Terry Thornburg of Chandler’s Cabinet Supplier Plywood company in Huntington, West Virginia felt he needed more economical, versatile distribution. “I had an idea of a demountable truck body system where we could handle our straight trucks like a tractor trailer. The system would have a lifter mounted on the truck, and there would be legs on the truck body,” he said. “There would also have to be some sort of alignment system to line up the free standing body with the truck. If there was something like that, I would buy it.”
At this point common sense would ask: “why bother?” There are hundreds of trailer manufacturers and truck dealers that can furnish a traditional tractor-trailer setup. Why reinvent the wheel?
“We could not go to tractor trailers because of several reasons,” Mr. Thornburg says. “First, the majority of our customers are small retail lumber yards that cannot handle a trailer in their yard. Second, we cannot fill trailer loads of our goods because we just do not sell trailer loads of products. Finally, there is the expense of the equipment and drivers. Any way you looked at it a 24 foot delivery truck was our best option.”
“Before we had the demountable system, I was running fourteen trucks out of our one location in Huntington. Now I have only nine trucks but twelve bodies. We also have another location in Versailles, Kentucky that we opened as we converted to a demountable system. The Versailles location accounts for two of the trucks and three of the bodies. We now serve all of West Virginia, western Maryland, all of eastern Kentucky and southeast Ohio from two locations. I still service all of my accounts, the only difference being I do it with less trucks,” Mr. Thornburg says.
This Multiplication of savings is at the heart of the concept behind demountable truck bodies. A body stands at the loading dock, not an expensive truck with a body, eliminating unnecessary power units. By elimination the truck, the user eradicates licensing fees, maintenance, and tires.
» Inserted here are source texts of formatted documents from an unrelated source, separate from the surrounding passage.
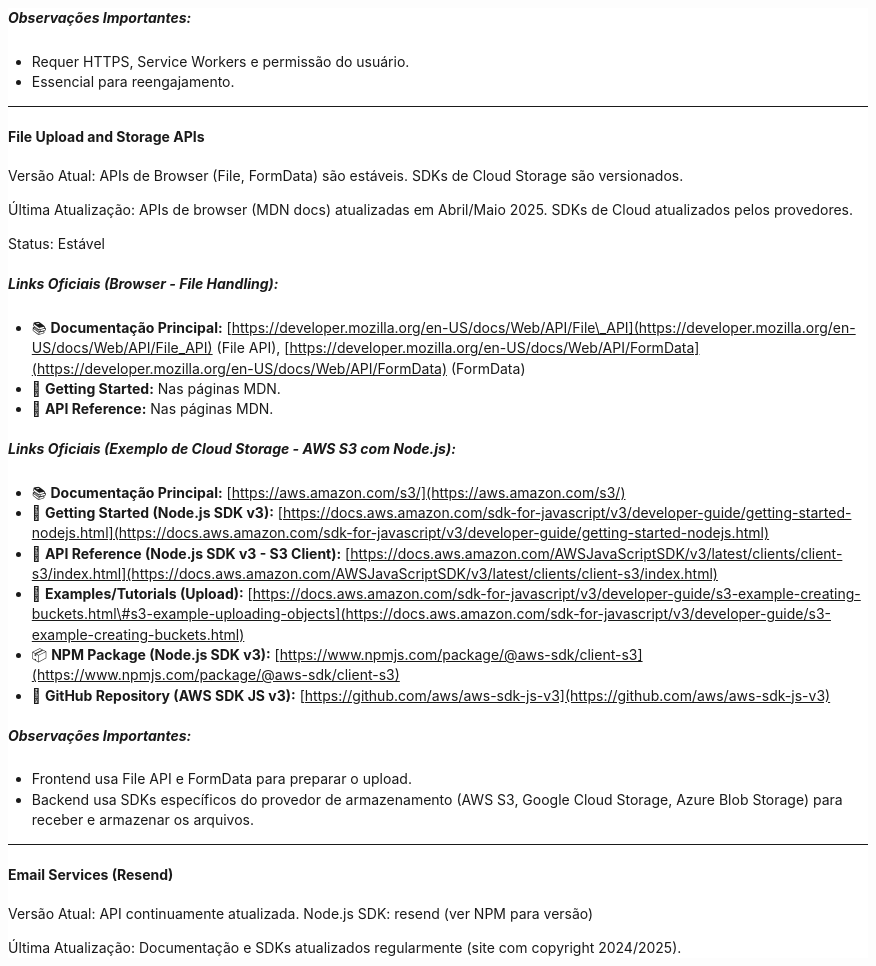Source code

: ##### **Observações Importantes:**

* Requer HTTPS, Service Workers e permissão do usuário.  
* Essencial para reengajamento.

---

#### **File Upload and Storage APIs**

Versão Atual: APIs de Browser (File, FormData) são estáveis. SDKs de Cloud Storage são versionados.

Última Atualização: APIs de browser (MDN docs) atualizadas em Abril/Maio 2025\. SDKs de Cloud atualizados pelos provedores.

Status: Estável

##### **Links Oficiais (Browser \- File Handling):**

* 📚 **Documentação Principal:** [https://developer.mozilla.org/en-US/docs/Web/API/File\_API](https://developer.mozilla.org/en-US/docs/Web/API/File_API) (File API), [https://developer.mozilla.org/en-US/docs/Web/API/FormData](https://developer.mozilla.org/en-US/docs/Web/API/FormData) (FormData)  
* 🚀 **Getting Started:** Nas páginas MDN.  
* 📖 **API Reference:** Nas páginas MDN.

##### **Links Oficiais (Exemplo de Cloud Storage \- AWS S3 com Node.js):**

* 📚 **Documentação Principal:** [https://aws.amazon.com/s3/](https://aws.amazon.com/s3/)  
* 🚀 **Getting Started (Node.js SDK v3):** [https://docs.aws.amazon.com/sdk-for-javascript/v3/developer-guide/getting-started-nodejs.html](https://docs.aws.amazon.com/sdk-for-javascript/v3/developer-guide/getting-started-nodejs.html)  
* 📖 **API Reference (Node.js SDK v3 \- S3 Client):** [https://docs.aws.amazon.com/AWSJavaScriptSDK/v3/latest/clients/client-s3/index.html](https://docs.aws.amazon.com/AWSJavaScriptSDK/v3/latest/clients/client-s3/index.html)  
* 🧪 **Examples/Tutorials (Upload):** [https://docs.aws.amazon.com/sdk-for-javascript/v3/developer-guide/s3-example-creating-buckets.html\#s3-example-uploading-objects](https://docs.aws.amazon.com/sdk-for-javascript/v3/developer-guide/s3-example-creating-buckets.html)  
* 📦 **NPM Package (Node.js SDK v3):** [https://www.npmjs.com/package/@aws-sdk/client-s3](https://www.npmjs.com/package/@aws-sdk/client-s3)  
* 🐙 **GitHub Repository (AWS SDK JS v3):** [https://github.com/aws/aws-sdk-js-v3](https://github.com/aws/aws-sdk-js-v3)

##### **Observações Importantes:**

* Frontend usa File API e FormData para preparar o upload.  
* Backend usa SDKs específicos do provedor de armazenamento (AWS S3, Google Cloud Storage, Azure Blob Storage) para receber e armazenar os arquivos.

---

#### **Email Services (Resend)**

Versão Atual: API continuamente atualizada. Node.js SDK: resend (ver NPM para versão)

Última Atualização: Documentação e SDKs atualizados regularmente (site com copyright 2024/2025).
Another component Mr. Thornburg considered when deciding to go to a demountable system was that he would no longer need to go to a costly second shift for loading his trucks. He would no longer have to wait for his trucks to come back from deliveries. He could simply load the freestanding bodies while the trucks were out making deliveries. These two cost saving factors where the major consideration in Mr. Thornburg’s complete fleet conversion.
With demountable equipment currently serving many diverse industries, such as distributors and manufacturers, it is a proven money saver. In fact, the pay back on the equipment is twelve to eighteen months as reported by DCI customers.
“This system is working excellently,” says Ray Wilkes, fleet manager at Chandler Plywood. He explains the daily routine using the demountable bodies. “We start loading bodies at 9:30am. We shuttle empty bodies that have been dropped off in the yard from the previous day to the loading docks.” Chandler Plywood equipped an older truck with a lift system to serve as their yard jockey.
“We typically shuttle anywhere from two to seven bodies a day to the docks for loading,” Mr. Wilkes says. As products are ordered, they are removed from stock and staged at the designated loading docks for routing. Once a full truck route is staged on the dock, it is loaded according to stops.
“As my drivers return they drop off the empty bodies and pick up the loaded ones so they are ready to go wherever that next day’s route will take them. If they have to leave early because of distance there is no problem because the body is already loaded,” he says.
Along with providing Chandler’s immediate needs to expand while cutting costs, the company loads 24’ demountable bodies in Huntington and shuttles them during off peak hours to their other locations.
These pre-routed demountable bodies are now ready for local deliveries. The immense advantage here for Chandler’s Plywood is that using a demountable system eliminates handling the product twice. Instead of off loading trucks from West Virginia into their Kentucky warehouse, and then back into trucks for delivery, they can merely swap the full bodies with empty bodies without handling the product, reducing the chance of damaging products.